** Opening Supplied data block **

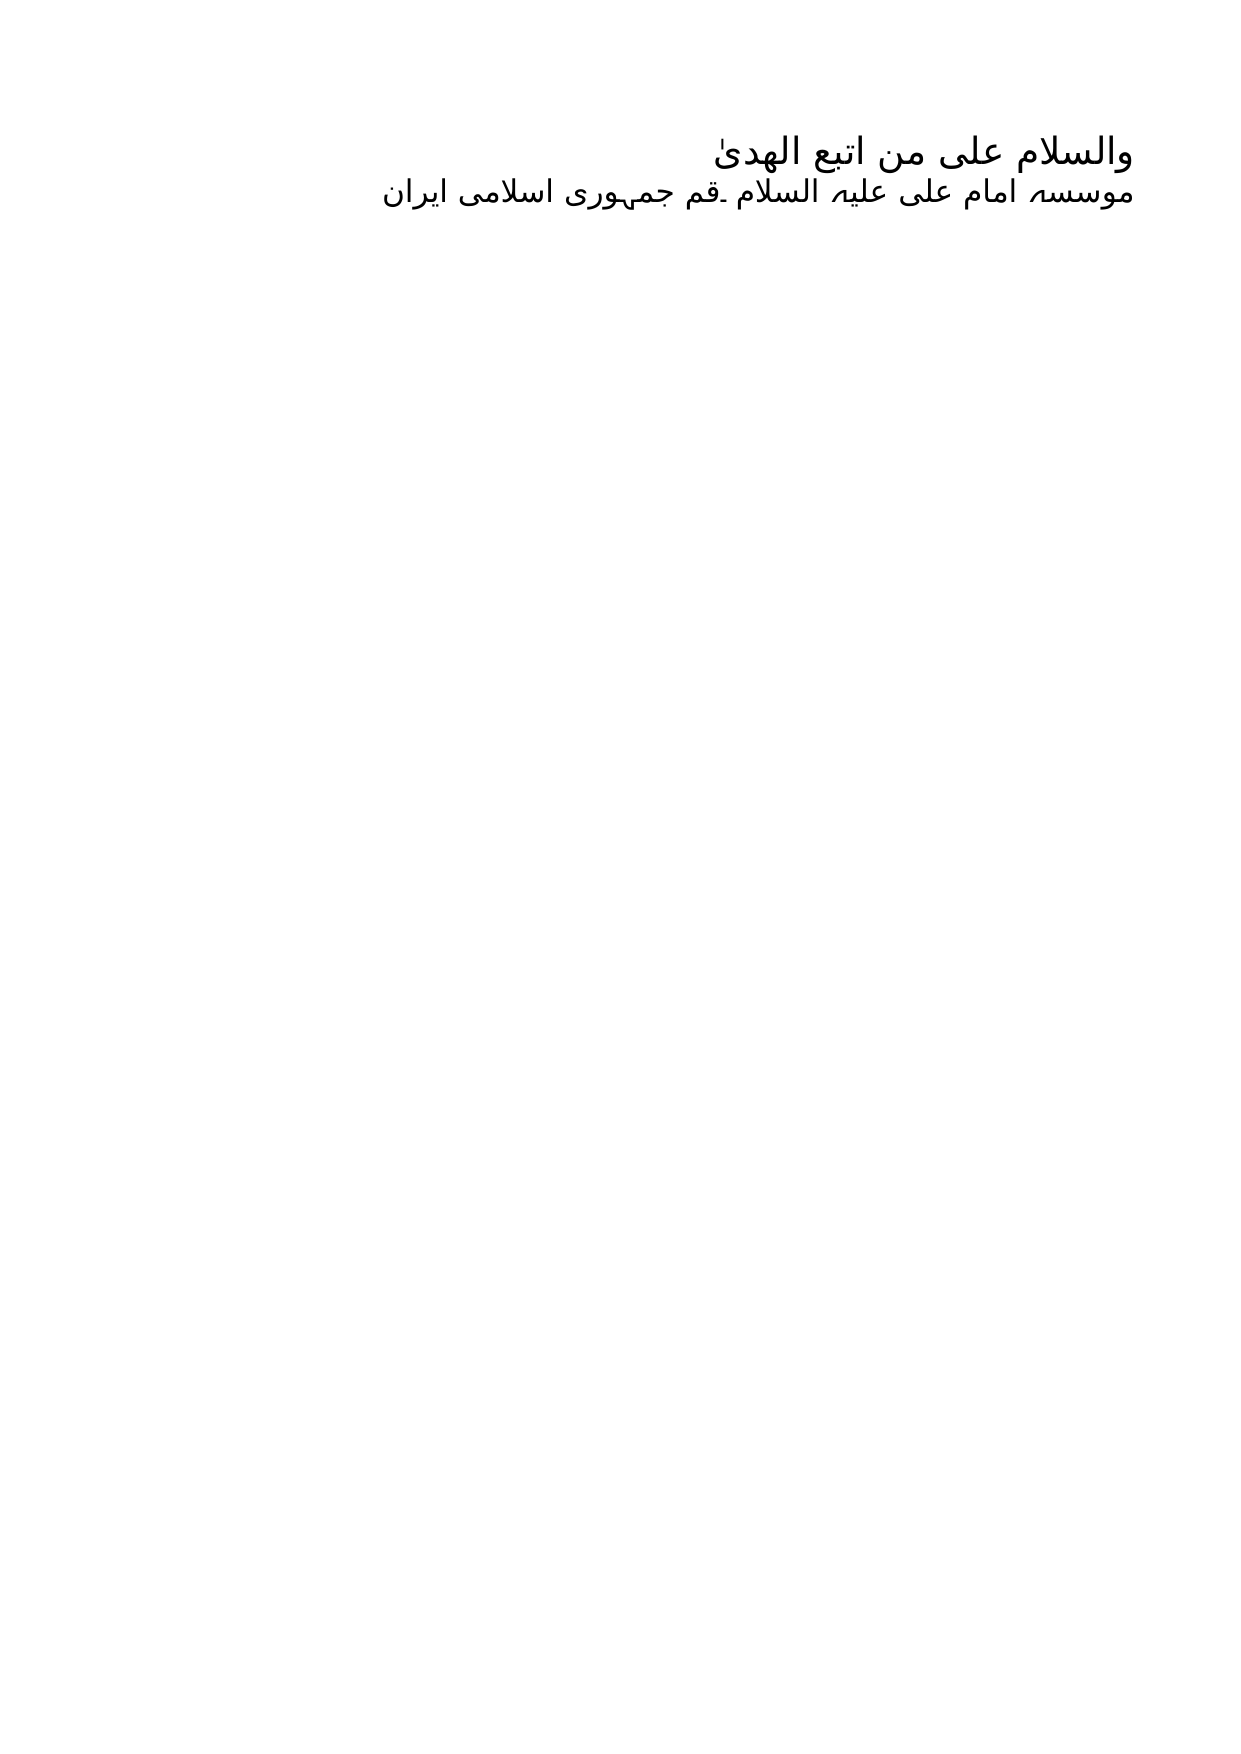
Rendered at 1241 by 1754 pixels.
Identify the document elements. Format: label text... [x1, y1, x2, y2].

text والسلام علی من اتبع الهدیٰ [75, 130, 1165, 173]
text موسسہ امام علی علیہ السلام ۔قم جمہوری اسلامی ایران [75, 173, 1165, 210]
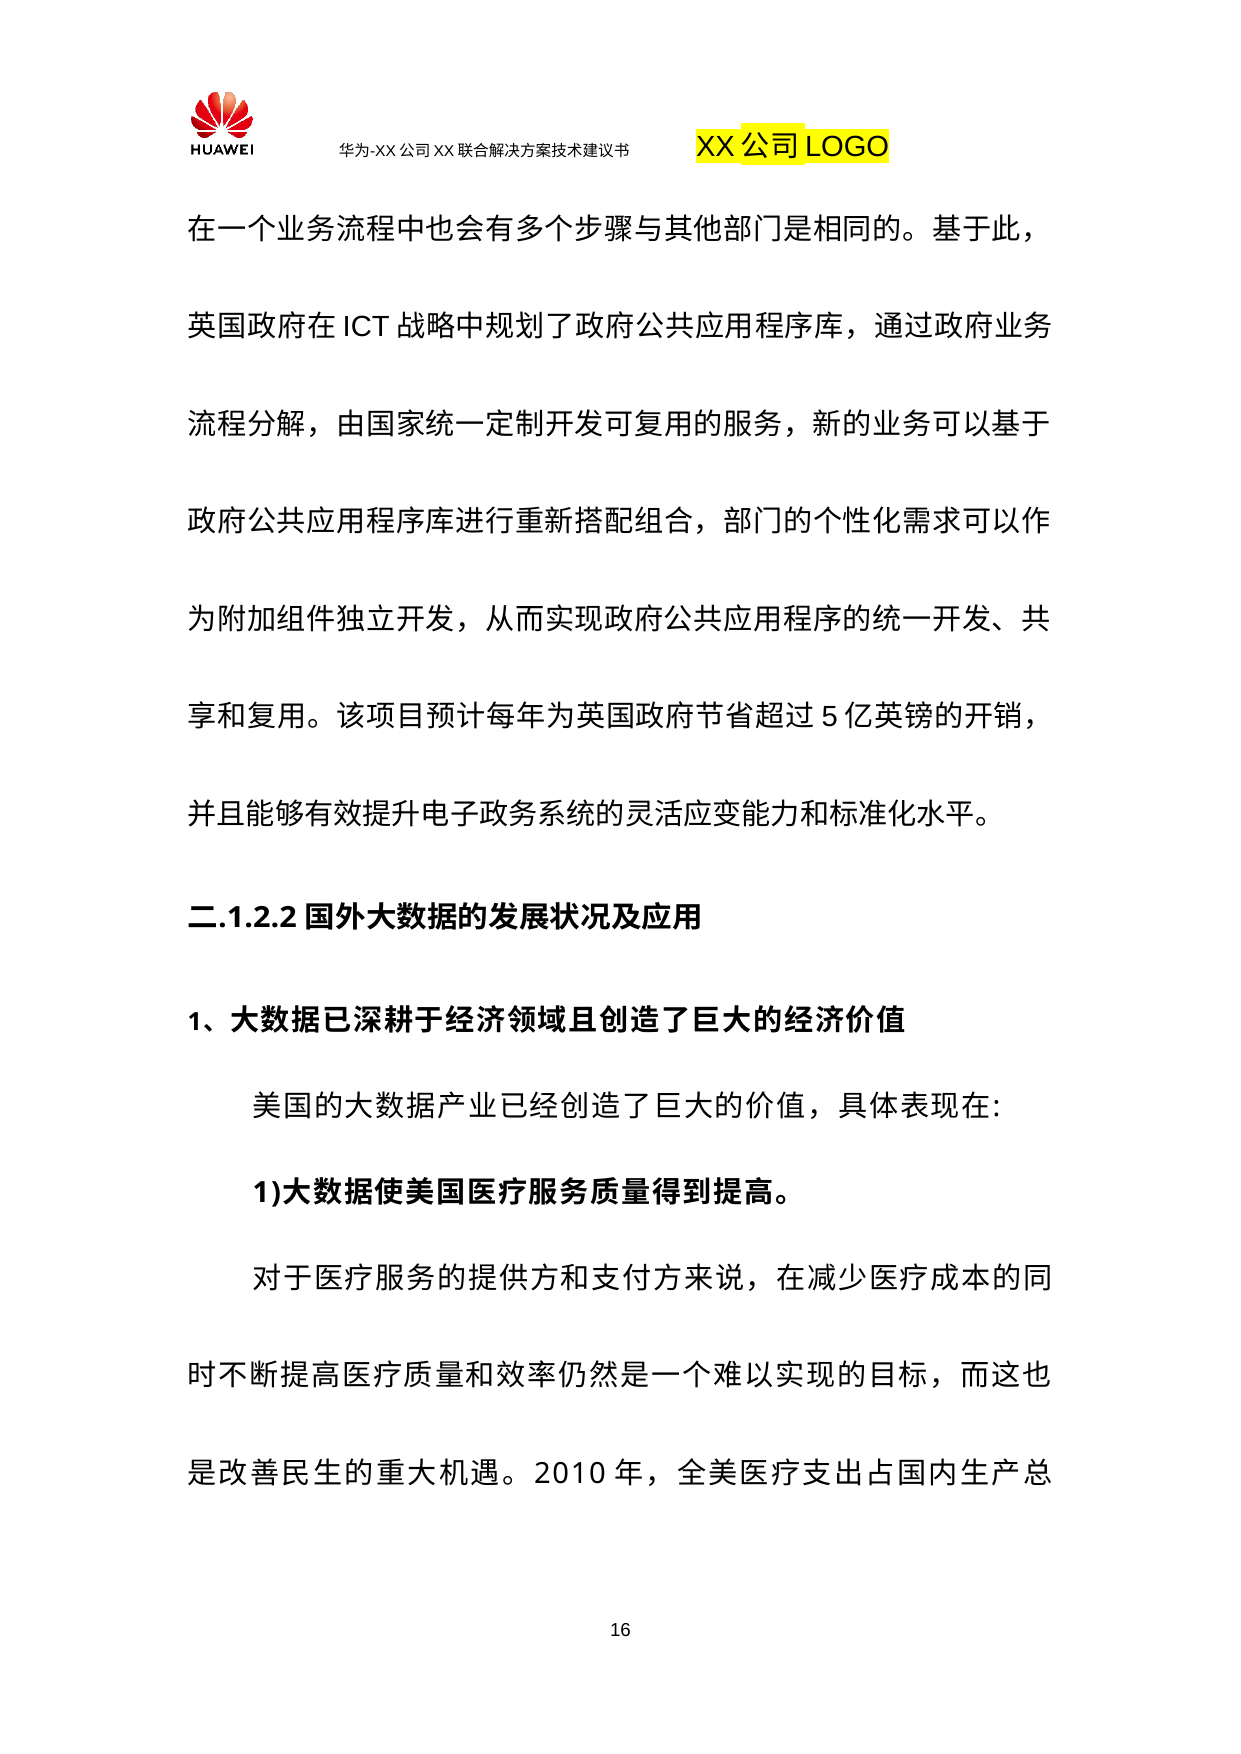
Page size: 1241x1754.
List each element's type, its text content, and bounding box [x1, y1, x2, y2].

text 英国政府认为，即使不同的政府部门有各自特定的要求，它们在一个业务流程中也会有多个步骤与其他部门是相同的。基于此，英国政府在ICT战略中规划了政府公共应用程序库，通过政府业务流程分解，由国家统一定制开发可复用的服务，新的业务可以基于政府公共应用程序库进行重新搭配组合，部门的个性化需求可以作为附加组件独立开发，从而实现政府公共应用程序的统一开发、共享和复用。该项目预计每年为英国政府节省超过5亿英镑的开销，并且能够有效提升电子政务系统的灵活应变能力和标准化水平。 [187, 194, 1053, 844]
subtitle 国外大数据的发展状况及应用 [187, 882, 1053, 947]
picture [187, 88, 256, 157]
text 1、大数据已深耕于经济领域且创造了巨大的经济价值 [187, 985, 1053, 1050]
text 对于医疗服务的提供方和支付方来说，在减少医疗成本的同时不断提高医疗质量和效率仍然是一个难以实现的目标，而这也是改善民生的重大机遇。2010年，全美医疗支出占国内生产总值的17.9%，比2000年增长13.8%。而且，某些慢性疾病如糖尿病的患病率正在增加，正在消耗更多的医疗资源。 [187, 1243, 1053, 1503]
text 1)大数据使美国医疗服务质量得到提高。 [187, 1157, 1053, 1222]
text 美国的大数据产业已经创造了巨大的价值，具体表现在: [187, 1071, 1053, 1136]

** Closing Supplied data block **

_Exercise objective_. Write out every record above exactly as it stands, but leave out the pictures.

_Exercise solution_.
Rendered at 1241 by 1754 pixels.
Identify the document elements. Format: label text... [x1, y1, x2, y2].

text والسلام علی من اتبع الهدیٰ [75, 130, 1165, 173]
text موسسہ امام علی علیہ السلام ۔قم جمہوری اسلامی ایران [75, 173, 1165, 210]
Page size: 1241x1754.
List each element's type, its text content, and bounding box [x1, y1, x2, y2].

text 英国政府认为，即使不同的政府部门有各自特定的要求，它们在一个业务流程中也会有多个步骤与其他部门是相同的。基于此，英国政府在ICT战略中规划了政府公共应用程序库，通过政府业务流程分解，由国家统一定制开发可复用的服务，新的业务可以基于政府公共应用程序库进行重新搭配组合，部门的个性化需求可以作为附加组件独立开发，从而实现政府公共应用程序的统一开发、共享和复用。该项目预计每年为英国政府节省超过5亿英镑的开销，并且能够有效提升电子政务系统的灵活应变能力和标准化水平。 [187, 194, 1053, 844]
subtitle 国外大数据的发展状况及应用 [187, 882, 1053, 947]
picture [187, 88, 256, 157]
text 1、大数据已深耕于经济领域且创造了巨大的经济价值 [187, 985, 1053, 1050]
text 对于医疗服务的提供方和支付方来说，在减少医疗成本的同时不断提高医疗质量和效率仍然是一个难以实现的目标，而这也是改善民生的重大机遇。2010年，全美医疗支出占国内生产总值的17.9%，比2000年增长13.8%。而且，某些慢性疾病如糖尿病的患病率正在增加，正在消耗更多的医疗资源。 [187, 1243, 1053, 1503]
text 1)大数据使美国医疗服务质量得到提高。 [187, 1157, 1053, 1222]
text 美国的大数据产业已经创造了巨大的价值，具体表现在: [187, 1071, 1053, 1136]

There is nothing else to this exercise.